Every entry in the data below needs to be repeated exactly.

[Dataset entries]
────────────────────────────────────────

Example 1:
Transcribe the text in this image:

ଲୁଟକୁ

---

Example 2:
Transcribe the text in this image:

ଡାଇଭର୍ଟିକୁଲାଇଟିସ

────────────────────────────────────────

RESPONSE TO THE TASK:
Example 1:
Transcribe the text in this image:

ଲୁଟକୁ

---

Example 2:
Transcribe the text in this image:

ଡାଇଭର୍ଟିକୁଲାଇଟିସ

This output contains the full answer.